The ‘herstory’ of drag: How the art form went from underground to mainstream

Drag has a rich history that started well before RuPaul’s Drag Race exploded onto our TV screens. But where did it all begin?

PinkNews takes you through the ‘herstory’ of drag performance through the ages.

Starting in the 1800s, LGBTQ+ activist William Dorsey Swann is considered to be the first person to call themselves a “queen of drag”. Born in 1858 in Washington DC into slavery and freed after the Emancipation Act in 1862, Swann was known for throwing lavish drag balls with similarities to the modern ballroom scene.

When one of his parties was raided by police – male guests were described by police in 1887 as wearing “corsets, bustles, long hose and slippers” – Swann tried to stand up to them, with historical researcher and journalist Channing Gerard Joseph describing the moment as “one of the first known instances of violent resistance in the name of LGBTQ rights”.

Into the 1930s, drag began popping up in LGBTQ+ bars in secret during an era known as the “Pansy Craze”. At this time in the US, anti-cross-dressing laws were still in place, so queer bars were frequently targeted by police.

By the 1950s, drag became a more mainstream form of entertainment, with the Black Cat Café in San Francisco playing host to several of the era’s popular drag queens, including José Sarria, as headline acts.

LGBTQ+ civil rights protest in 1966. (Bob Parent/Getty Images)

The 1960s marked a turning point for queer liberation, with famous protests like the Stonewall riots in 1969 catapulting LGBTQ+ civil rights into the national conversation. Several drag performers such as Stormé DeLarverie took part in the protests and gained popularity as entertainers.

Drag came even further into the mainstream in the 1970s and ’80s, with John Waters’ cult classic Pink Flamingos released, and the New York ballroom scene becoming wildly popular among LGBTQ+ people of colour as an arena to express their identities.

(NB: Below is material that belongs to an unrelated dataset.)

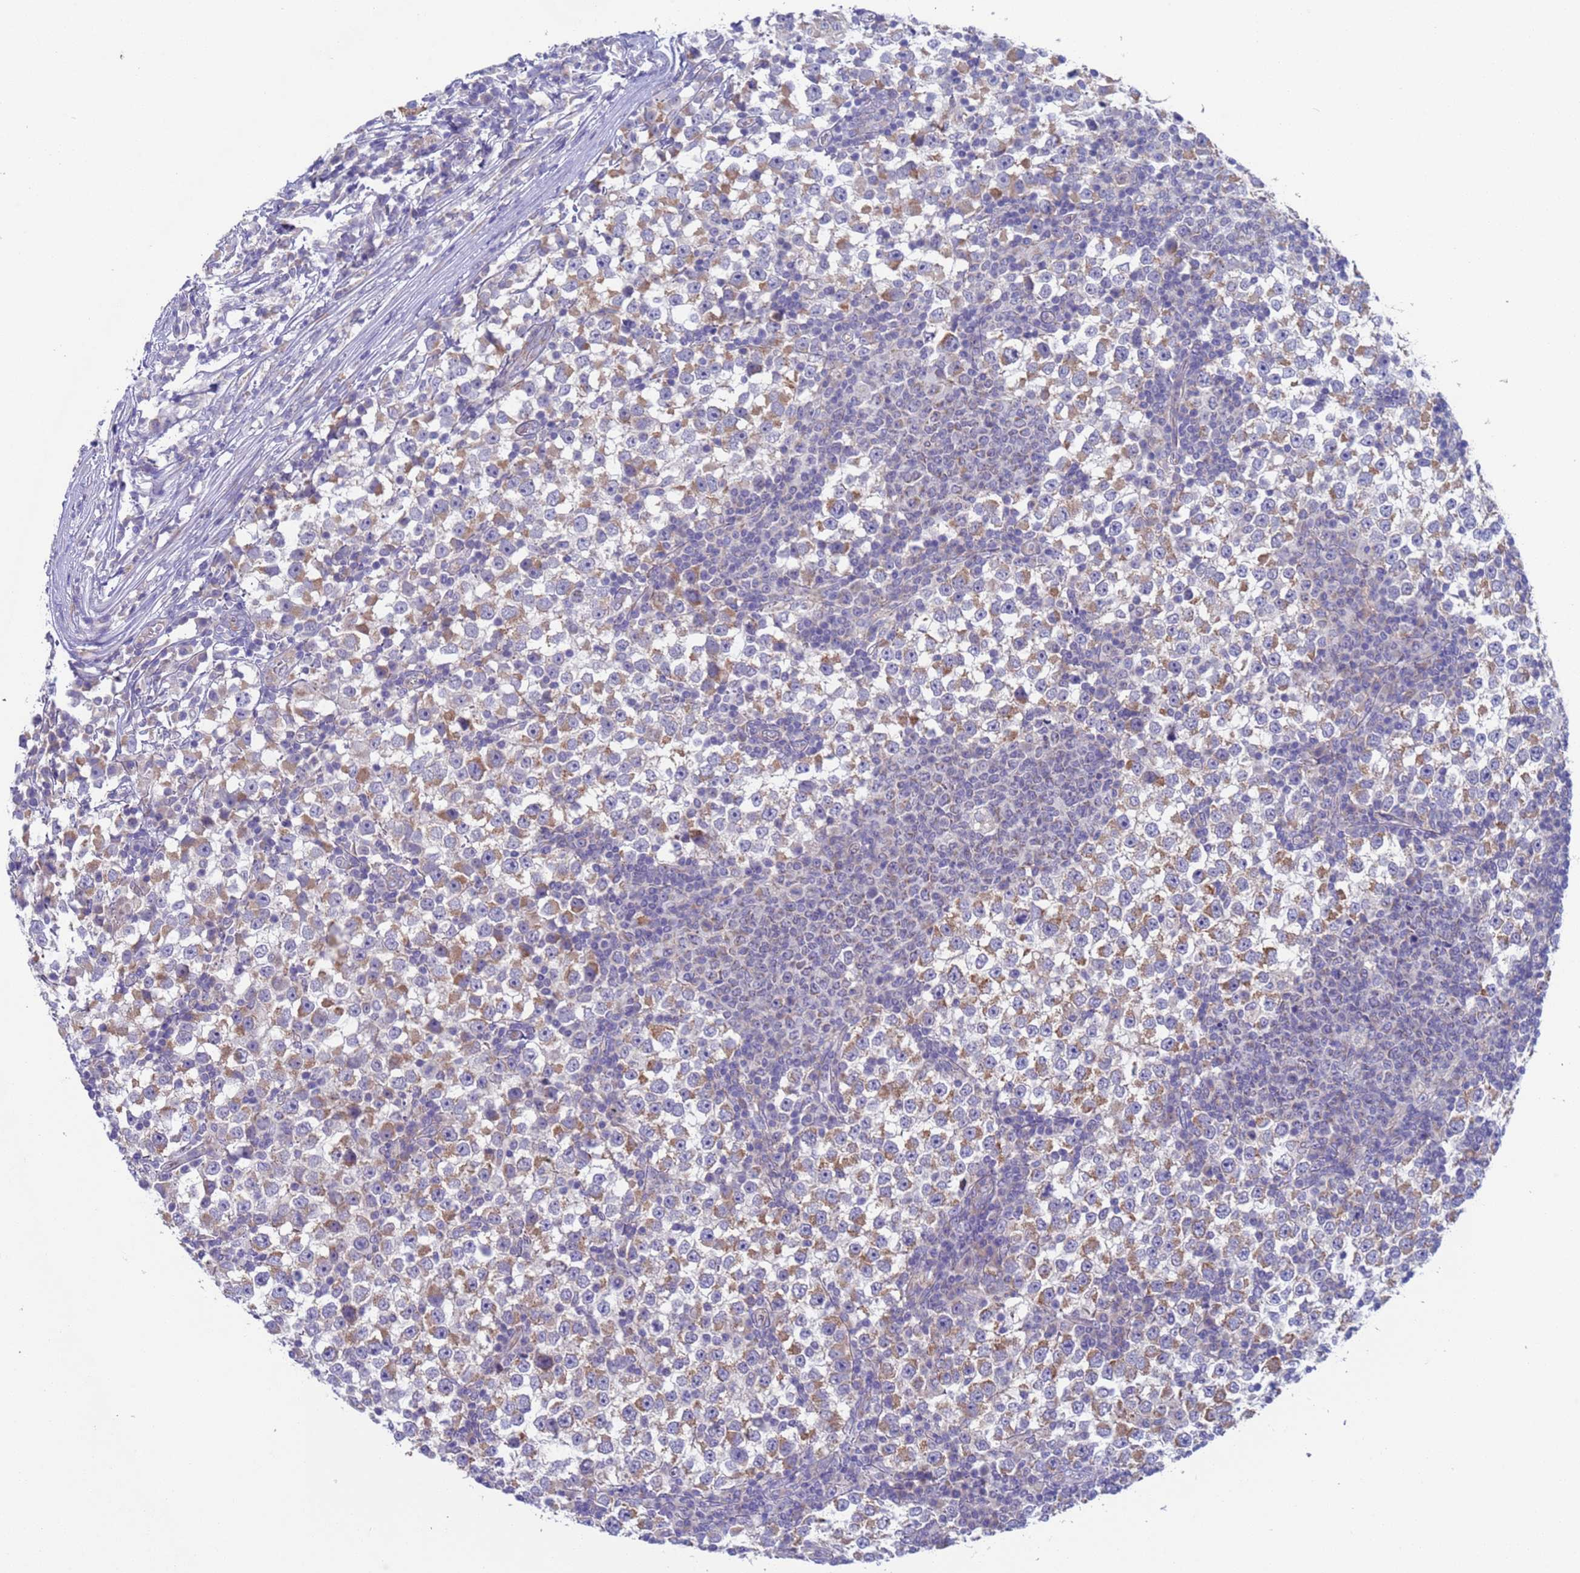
{"staining": {"intensity": "moderate", "quantity": "25%-75%", "location": "cytoplasmic/membranous"}, "tissue": "testis cancer", "cell_type": "Tumor cells", "image_type": "cancer", "snomed": [{"axis": "morphology", "description": "Seminoma, NOS"}, {"axis": "topography", "description": "Testis"}], "caption": "Moderate cytoplasmic/membranous expression is present in approximately 25%-75% of tumor cells in testis seminoma. (DAB (3,3'-diaminobenzidine) IHC with brightfield microscopy, high magnification).", "gene": "PET117", "patient": {"sex": "male", "age": 65}}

The ballroom circuit is also seen as the birthplace of voguing.

In the 1990s, the iconic RuPaul began to gain prominence as a performer, going on to start the engines of RuPaul’s Drag Race for the first time in 2009, and platforming now-famous queens including Trixie Mattel, Courtney Act, Bianca del Rio, Bob the Drag Queen, Valentina, Shangela, and many more.

And there you have it, a whistle-stop tour through drag ‘herstory’, from Victorian-era balls to RuPaul!